VIGNY Stéphane
STEPHANE VIGNY ET LES ÉQUILIBRES
Perceuse à percussion en balançoire entre deux colonnes le moellon, cerceau avec "tongs " sur plancher : Stéphane Vigny aime les choses qui vont par deux souvent dans un humour qui tient au fait que la "désidération" - pour reprendre le terme de Pascal Quignard - prend chez l'artiste de multiples biais. Tout joue aussi dans une sorte de nudité minimaliste qui s'exhibe symboliquement mais se cache autant par un effet métaphoriquement explicite. Il ne s'agit pas de créer un paradis céleste de l'art pour permettre de rentrer dans les mirages du paradis terrestre du fantasme. C'est le contraire même. L'œuvre réussit dans chaque pièce un exploit : donner à voir plus que ce qu'elle montre à travers les objets mis en exergue pour en retenir la pure plasticité.

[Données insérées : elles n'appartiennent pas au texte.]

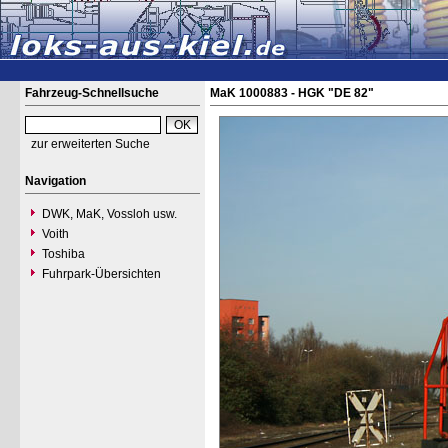
Fahrzeug-Schnellsuche
MaK 1000883 - HGK "DE 82"
zur erweiterten Suche
Navigation
DWK, MaK, Vossloh usw.
Voith
Toshiba
Fuhrpark-Übersichten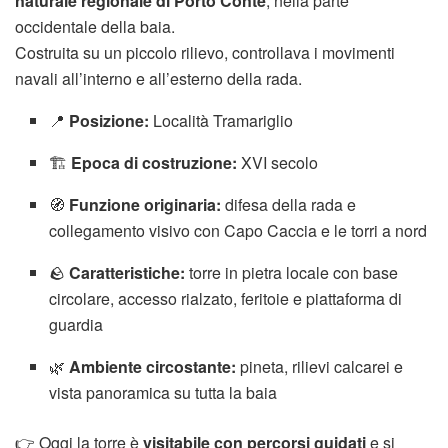
naturale regionale di Porto Conte
, nella parte
occidentale della baia.
Costruita su un piccolo rilievo, controllava i movimenti
navali all’interno e all’esterno della rada.
📍
Posizione:
Località Tramariglio
🏗️
Epoca di costruzione:
XVI secolo
🧭
Funzione originaria:
difesa della rada e
collegamento visivo con Capo Caccia e le torri a nord
🪨
Caratteristiche:
torre in pietra locale con base
circolare, accesso rialzato, feritoie e piattaforma di
guardia
🌿
Ambiente circostante:
pineta, rilievi calcarei e
vista panoramica su tutta la baia
👉 Oggi la torre è
visitabile con percorsi guidati
e si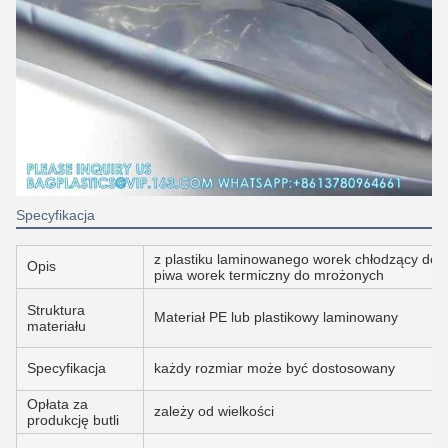
Specyfikacja
z plastiku laminowanego worek chłodzący do
Opis
piwa worek termiczny do mrożonych
Struktura
Materiał PE lub plastikowy laminowany
materiału
Specyfikacja
każdy rozmiar może być dostosowany
Opłata za
zależy od wielkości
produkcję butli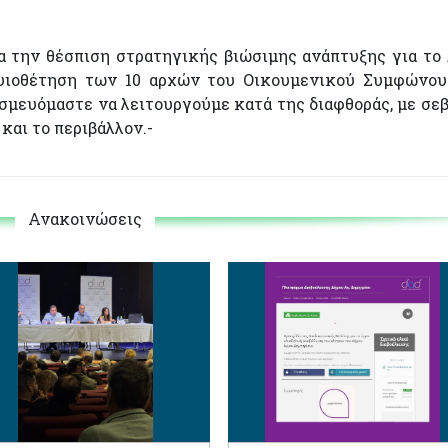
α την θέσπιση στρατηγικής βιώσιμης ανάπτυξης για το
 υιοθέτηση των 10 αρχών του Οικουμενικού Συμφώνο
μευόμαστε να λειτουργούμε κατά της διαφθοράς, με σε
και το περιβάλλον.-
Ανακοινώσεις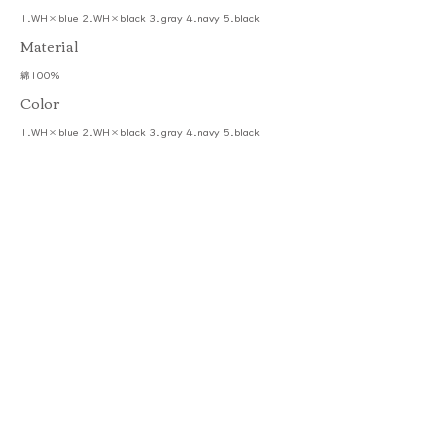
1.WH×blue 2.WH×black 3.gray 4.navy 5.black
​Material
綿100%
Color
1.WH×blue 2.WH×black 3.gray 4.navy 5.black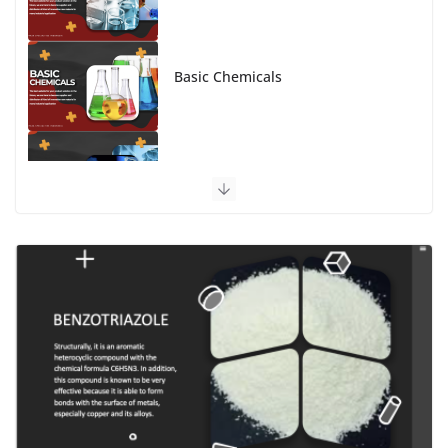
Basic Chemicals
Advanced Material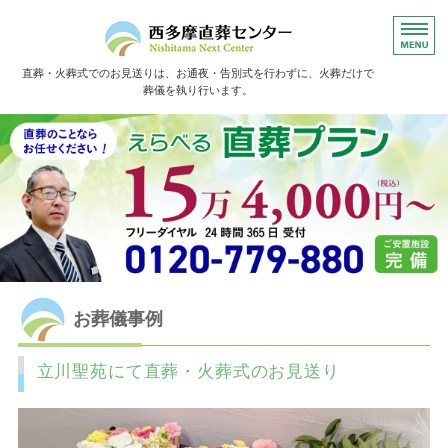
直葬・火葬式でのお見送りは、お通夜・告別式を行わずに、火葬だけで
葬儀を執り行います。
ホーム
直葬の流れ
よくあるご質問
お葬儀事例
お客様の声
お葬儀事例
立川聖苑にて直葬・火葬式のお見送り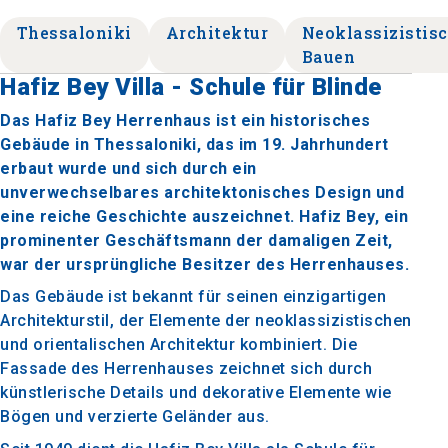
Thessaloniki
Architektur
Neoklassizistis
Bauen
Hafiz Bey Villa - Schule für Blinde
Das Hafiz Bey Herrenhaus ist ein historisches
Gebäude in Thessaloniki, das im 19. Jahrhundert
erbaut wurde und sich durch ein
unverwechselbares architektonisches Design und
eine reiche Geschichte auszeichnet. Hafiz Bey, ein
prominenter Geschäftsmann der damaligen Zeit,
war der ursprüngliche Besitzer des Herrenhauses.
Das Gebäude ist bekannt für seinen einzigartigen
Architekturstil, der Elemente der neoklassizistischen
und orientalischen Architektur kombiniert. Die
Fassade des Herrenhauses zeichnet sich durch
künstlerische Details und dekorative Elemente wie
Bögen und verzierte Geländer aus.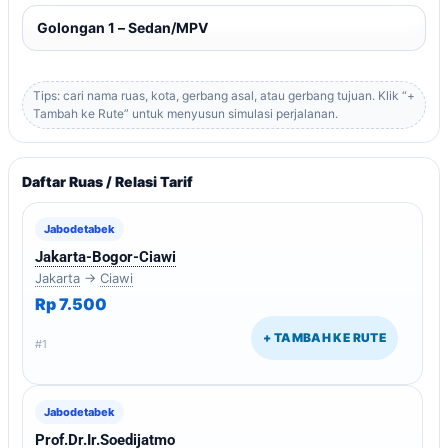
Tips: cari nama ruas, kota, gerbang asal, atau gerbang tujuan. Klik “+
Tambah ke Rute” untuk menyusun simulasi perjalanan.
Daftar Ruas / Relasi Tarif
Jabodetabek
Jakarta-Bogor-Ciawi
Jakarta
→
Ciawi
Rp 7.500
+ TAMBAH KE RUTE
#1
Jabodetabek
Prof.Dr.Ir.Soedijatmo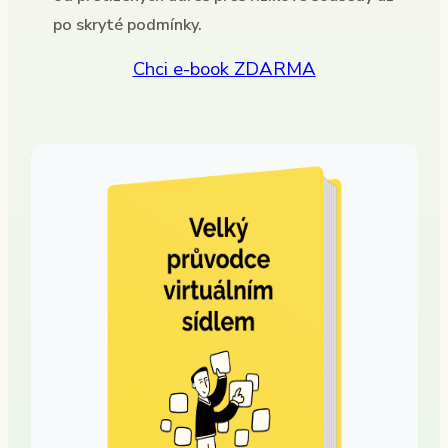
po skryté podmínky.
Chci e-book ZDARMA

Le désir vient d'abord du regard. Et la dénudation tient à une autre forme particulière de nudité. Elle permet de refonder une relation particulière à l'art. Le geste de Vigny ne répond plus à celui du voyeur qui voudrait s'émoustiller en faisant corps avec ce qui n'en a pas. Ici, du plaisir de la pensée à celui de l'art un jeu de bande induit un plaisir plus sarcastique et bouffon. L'artiste instaure un pacte qui suppose non l'épuisement les images mais l'effacement de leur agencement premier et de leur raison d'être en une feinte de connivence avec l'immédiat.

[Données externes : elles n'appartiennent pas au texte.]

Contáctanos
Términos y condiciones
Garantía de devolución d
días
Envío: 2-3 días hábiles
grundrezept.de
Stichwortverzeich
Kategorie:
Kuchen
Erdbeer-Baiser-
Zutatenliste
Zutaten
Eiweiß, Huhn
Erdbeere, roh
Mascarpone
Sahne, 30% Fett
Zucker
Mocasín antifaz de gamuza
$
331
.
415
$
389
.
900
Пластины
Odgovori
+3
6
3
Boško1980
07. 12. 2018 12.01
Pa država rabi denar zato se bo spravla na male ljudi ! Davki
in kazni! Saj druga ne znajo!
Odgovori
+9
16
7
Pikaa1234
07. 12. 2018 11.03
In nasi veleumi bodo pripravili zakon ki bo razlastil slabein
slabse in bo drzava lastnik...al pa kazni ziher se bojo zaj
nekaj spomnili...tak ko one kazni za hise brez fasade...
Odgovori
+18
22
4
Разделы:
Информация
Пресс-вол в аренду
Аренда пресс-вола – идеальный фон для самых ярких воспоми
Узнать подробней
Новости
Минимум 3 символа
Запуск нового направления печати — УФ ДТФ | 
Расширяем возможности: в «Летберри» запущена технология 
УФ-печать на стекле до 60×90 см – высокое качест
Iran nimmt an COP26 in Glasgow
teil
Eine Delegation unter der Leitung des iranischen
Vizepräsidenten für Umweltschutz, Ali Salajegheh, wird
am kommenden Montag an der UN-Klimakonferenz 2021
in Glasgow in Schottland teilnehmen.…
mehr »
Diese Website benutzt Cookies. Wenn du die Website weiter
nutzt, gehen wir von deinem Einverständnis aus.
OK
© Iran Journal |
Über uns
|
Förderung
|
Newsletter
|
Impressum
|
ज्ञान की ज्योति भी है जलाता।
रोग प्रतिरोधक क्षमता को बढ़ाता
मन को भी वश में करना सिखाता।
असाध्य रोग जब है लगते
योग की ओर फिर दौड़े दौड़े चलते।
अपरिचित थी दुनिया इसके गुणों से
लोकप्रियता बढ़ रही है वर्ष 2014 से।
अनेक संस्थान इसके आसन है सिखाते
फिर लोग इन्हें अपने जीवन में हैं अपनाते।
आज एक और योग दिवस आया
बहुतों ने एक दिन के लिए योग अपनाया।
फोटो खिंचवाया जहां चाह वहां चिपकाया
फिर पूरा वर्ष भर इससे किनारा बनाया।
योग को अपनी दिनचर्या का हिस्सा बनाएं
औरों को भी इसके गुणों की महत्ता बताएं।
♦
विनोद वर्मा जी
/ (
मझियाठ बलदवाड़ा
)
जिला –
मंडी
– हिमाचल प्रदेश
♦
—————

Lorsque l'art propose de telles mises en scène se pose la question de l'interdit. Ou plutôt de ce qui est interdit d'interdit puisque tout semble possible même dans l'insignifiant. De la sorte, nous sommes enfin, plus majeurs que puérils, au coeur de cette œuvre qui rameute une étrange “remotio”. Il existe là l'abîme de la présence par la perfection des mises en scènes dans des raccords et des rapprochements inattendus loin des effets de miroirs. Les constructions, les installations de Vigny exhaussent l'immuable ordre des choses. Tout un chemin mental et plastique reste à parcourir. Et si le monde est une grande illusion, l'œuvre lui donne un aspect encore plus mystérieux. Elle ne se contente donc pas de témoigner du réel. Ou si elle témoigne c'est afin que chacun de ses éléments prenne dans son aspect d'évidence métaphorique une force, une puissance qui défient le réel.
Cette force à travers les agencements proposés est le moyen par lequel l'artiste puis ceux qui contemplent ses œuvres se figurent de nouveaux principes qui animent selon une logique "absurde", de "folie" expérimentale et paradoxalement mûrement réfléchie. Malheur en effet à qui veut se frotter à l'art sans cultiver cette propension car l'ennemi est partout. C'est pourquoi afin de réaliser ses œuvres, Vigny s'enferme à double tour partant de quelques traits sur le papier pour élaborer les trajets de sa création selon une formule chère à monsieur de Maistre et son voyage autour de sa chambre. Et nous voilà embarqués avec lui à travers ces œuvres. Pas besoin de dire les écueils qui ponctuent ce périple. L'artiste les a placés pour nous retenir juste pour que nous perdions pied. L'œuvre est à l'image du monde qu'il évoque : un dédale périlleux mais qu'il fait prendre avec humour. Plus question de se laisser dissoudre dans un état larvaire de mélancolie. Vigny nous rappelle enfin que l'art n'est pas un objet mais une situation. Si possible précaire afin - au passage - de voir l'éternité se défaire de ses pesanteurs. L'artiste nous apprend à franchir des portes par lesquelles le vent s'engouffre car il sait que la vie est ailleurs : ici-même, ici-bas dans l'espace laissé vacant entre deux portes qui ne baillent que pour nous offrir l'injonction du réveil.